Stored data entries:
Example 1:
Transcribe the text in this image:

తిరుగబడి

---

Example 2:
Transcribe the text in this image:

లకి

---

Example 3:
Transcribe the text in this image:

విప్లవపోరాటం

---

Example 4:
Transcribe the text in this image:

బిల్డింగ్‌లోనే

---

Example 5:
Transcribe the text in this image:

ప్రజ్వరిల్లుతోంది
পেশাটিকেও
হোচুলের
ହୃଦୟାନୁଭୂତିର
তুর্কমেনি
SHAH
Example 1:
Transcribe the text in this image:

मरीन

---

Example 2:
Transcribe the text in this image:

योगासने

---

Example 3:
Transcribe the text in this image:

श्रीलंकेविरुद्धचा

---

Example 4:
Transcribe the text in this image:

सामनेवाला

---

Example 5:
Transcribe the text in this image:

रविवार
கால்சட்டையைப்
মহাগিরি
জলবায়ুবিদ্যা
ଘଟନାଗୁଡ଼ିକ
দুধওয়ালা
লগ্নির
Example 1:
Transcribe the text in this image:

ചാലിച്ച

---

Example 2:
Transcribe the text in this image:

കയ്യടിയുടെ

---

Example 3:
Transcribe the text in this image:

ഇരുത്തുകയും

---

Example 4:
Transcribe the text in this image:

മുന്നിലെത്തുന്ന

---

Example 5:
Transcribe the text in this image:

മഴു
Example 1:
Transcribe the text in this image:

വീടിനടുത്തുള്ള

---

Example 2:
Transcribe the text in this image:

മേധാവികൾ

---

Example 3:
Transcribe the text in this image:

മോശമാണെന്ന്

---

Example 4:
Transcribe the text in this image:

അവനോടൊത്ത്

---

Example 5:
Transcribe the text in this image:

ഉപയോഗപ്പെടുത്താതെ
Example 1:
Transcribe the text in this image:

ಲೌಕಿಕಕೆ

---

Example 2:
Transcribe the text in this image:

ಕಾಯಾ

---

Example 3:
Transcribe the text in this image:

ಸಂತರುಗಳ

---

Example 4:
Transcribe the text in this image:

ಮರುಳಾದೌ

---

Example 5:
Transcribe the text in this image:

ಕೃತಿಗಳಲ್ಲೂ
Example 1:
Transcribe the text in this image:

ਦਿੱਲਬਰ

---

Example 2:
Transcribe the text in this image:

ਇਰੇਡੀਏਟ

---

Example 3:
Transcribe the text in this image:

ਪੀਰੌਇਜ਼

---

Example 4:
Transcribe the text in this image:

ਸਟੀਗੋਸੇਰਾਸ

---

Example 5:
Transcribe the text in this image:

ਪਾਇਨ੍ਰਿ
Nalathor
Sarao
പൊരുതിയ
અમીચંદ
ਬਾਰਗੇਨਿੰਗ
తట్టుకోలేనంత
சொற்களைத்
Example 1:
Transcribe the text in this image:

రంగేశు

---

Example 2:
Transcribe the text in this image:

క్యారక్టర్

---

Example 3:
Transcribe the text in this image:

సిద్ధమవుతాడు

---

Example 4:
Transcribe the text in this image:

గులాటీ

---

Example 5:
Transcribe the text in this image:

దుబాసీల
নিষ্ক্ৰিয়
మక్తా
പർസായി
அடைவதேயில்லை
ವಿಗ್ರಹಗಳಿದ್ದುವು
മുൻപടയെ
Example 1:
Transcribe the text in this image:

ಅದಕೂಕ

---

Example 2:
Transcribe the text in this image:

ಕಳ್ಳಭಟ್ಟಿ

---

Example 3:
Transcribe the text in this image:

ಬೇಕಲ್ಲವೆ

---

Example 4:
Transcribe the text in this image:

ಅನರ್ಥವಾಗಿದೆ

* [What you will do]: All of the entries above must be quoted exactly.

* [Your solution]:
Example 1:
Transcribe the text in this image:

తిరుగబడి

---

Example 2:
Transcribe the text in this image:

లకి

---

Example 3:
Transcribe the text in this image:

విప్లవపోరాటం

---

Example 4:
Transcribe the text in this image:

బిల్డింగ్‌లోనే

---

Example 5:
Transcribe the text in this image:

ప్రజ్వరిల్లుతోంది
পেশাটিকেও
হোচুলের
ହୃଦୟାନୁଭୂତିର
তুর্কমেনি
SHAH
Example 1:
Transcribe the text in this image:

मरीन

---

Example 2:
Transcribe the text in this image:

योगासने

---

Example 3:
Transcribe the text in this image:

श्रीलंकेविरुद्धचा

---

Example 4:
Transcribe the text in this image:

सामनेवाला

---

Example 5:
Transcribe the text in this image:

रविवार
கால்சட்டையைப்
মহাগিরি
জলবায়ুবিদ্যা
ଘଟନାଗୁଡ଼ିକ
দুধওয়ালা
লগ্নির
Example 1:
Transcribe the text in this image:

ചാലിച്ച

---

Example 2:
Transcribe the text in this image:

കയ്യടിയുടെ

---

Example 3:
Transcribe the text in this image:

ഇരുത്തുകയും

---

Example 4:
Transcribe the text in this image:

മുന്നിലെത്തുന്ന

---

Example 5:
Transcribe the text in this image:

മഴു
Example 1:
Transcribe the text in this image:

വീടിനടുത്തുള്ള

---

Example 2:
Transcribe the text in this image:

മേധാവികൾ

---

Example 3:
Transcribe the text in this image:

മോശമാണെന്ന്

---

Example 4:
Transcribe the text in this image:

അവനോടൊത്ത്

---

Example 5:
Transcribe the text in this image:

ഉപയോഗപ്പെടുത്താതെ
Example 1:
Transcribe the text in this image:

ಲೌಕಿಕಕೆ

---

Example 2:
Transcribe the text in this image:

ಕಾಯಾ

---

Example 3:
Transcribe the text in this image:

ಸಂತರುಗಳ

---

Example 4:
Transcribe the text in this image:

ಮರುಳಾದೌ

---

Example 5:
Transcribe the text in this image:

ಕೃತಿಗಳಲ್ಲೂ
Example 1:
Transcribe the text in this image:

ਦਿੱਲਬਰ

---

Example 2:
Transcribe the text in this image:

ਇਰੇਡੀਏਟ

---

Example 3:
Transcribe the text in this image:

ਪੀਰੌਇਜ਼

---

Example 4:
Transcribe the text in this image:

ਸਟੀਗੋਸੇਰਾਸ

---

Example 5:
Transcribe the text in this image:

ਪਾਇਨ੍ਰਿ
Nalathor
Sarao
പൊരുതിയ
અમીચંદ
ਬਾਰਗੇਨਿੰਗ
తట్టుకోలేనంత
சொற்களைத்
Example 1:
Transcribe the text in this image:

రంగేశు

---

Example 2:
Transcribe the text in this image:

క్యారక్టర్

---

Example 3:
Transcribe the text in this image:

సిద్ధమవుతాడు

---

Example 4:
Transcribe the text in this image:

గులాటీ

---

Example 5:
Transcribe the text in this image:

దుబాసీల
নিষ্ক্ৰিয়
మక్తా
പർസായി
அடைவதேயில்லை
ವಿಗ್ರಹಗಳಿದ್ದುವು
മുൻപടയെ
Example 1:
Transcribe the text in this image:

ಅದಕೂಕ

---

Example 2:
Transcribe the text in this image:

ಕಳ್ಳಭಟ್ಟಿ

---

Example 3:
Transcribe the text in this image:

ಬೇಕಲ್ಲವೆ

---

Example 4:
Transcribe the text in this image:

ಅನರ್ಥವಾಗಿದೆ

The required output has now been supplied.